→ Request: Omitting the pictures, restate all of the entries below exactly.

→ Data for this exercise:
══════════════════════════════
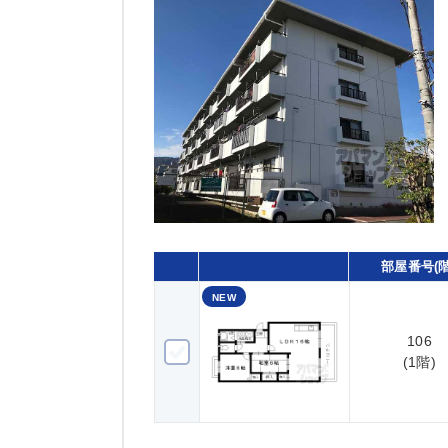
部屋番号(階
NEW
106
106(1階)
(1階)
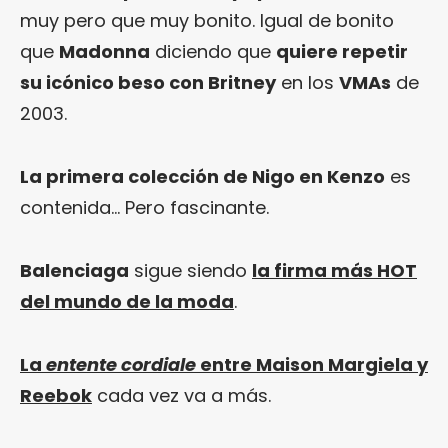
muy pero que muy bonito. Igual de bonito
que
Madonna
diciendo que
quiere repetir
su icónico beso con Britney
en los
VMAs
de
2003.
La primera colección de Nigo en Kenzo
es
contenida… Pero fascinante.
Balenciaga
sigue siendo
la firma más HOT
del mundo de la moda
.
La
entente cordiale
entre Maison Margiela y
Reebok
cada vez va a más.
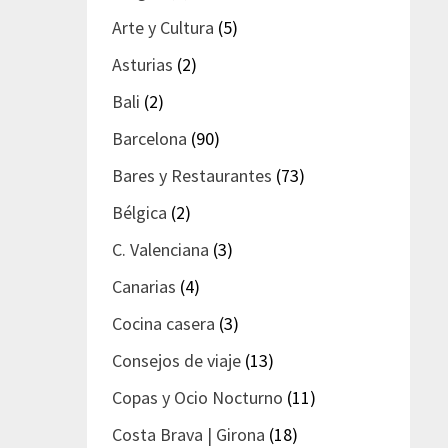
Arte y Cultura
(5)
Asturias
(2)
Bali
(2)
Barcelona
(90)
Bares y Restaurantes
(73)
Bélgica
(2)
C. Valenciana
(3)
Canarias
(4)
Cocina casera
(3)
Consejos de viaje
(13)
Copas y Ocio Nocturno
(11)
Costa Brava | Girona
(18)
══════════════════════════════
→ Written reply:
部屋番号(階
NEW
106
106(1階)
(1階)
muy pero que muy bonito. Igual de bonito
que
Madonna
diciendo que
quiere repetir
su icónico beso con Britney
en los
VMAs
de
2003.
La primera colección de Nigo en Kenzo
es
contenida… Pero fascinante.
Balenciaga
sigue siendo
la firma más HOT
del mundo de la moda
.
La
entente cordiale
entre Maison Margiela y
Reebok
cada vez va a más.
Arte y Cultura
(5)
Asturias
(2)
Bali
(2)
Barcelona
(90)
Bares y Restaurantes
(73)
Bélgica
(2)
C. Valenciana
(3)
Canarias
(4)
Cocina casera
(3)
Consejos de viaje
(13)
Copas y Ocio Nocturno
(11)
Costa Brava | Girona
(18)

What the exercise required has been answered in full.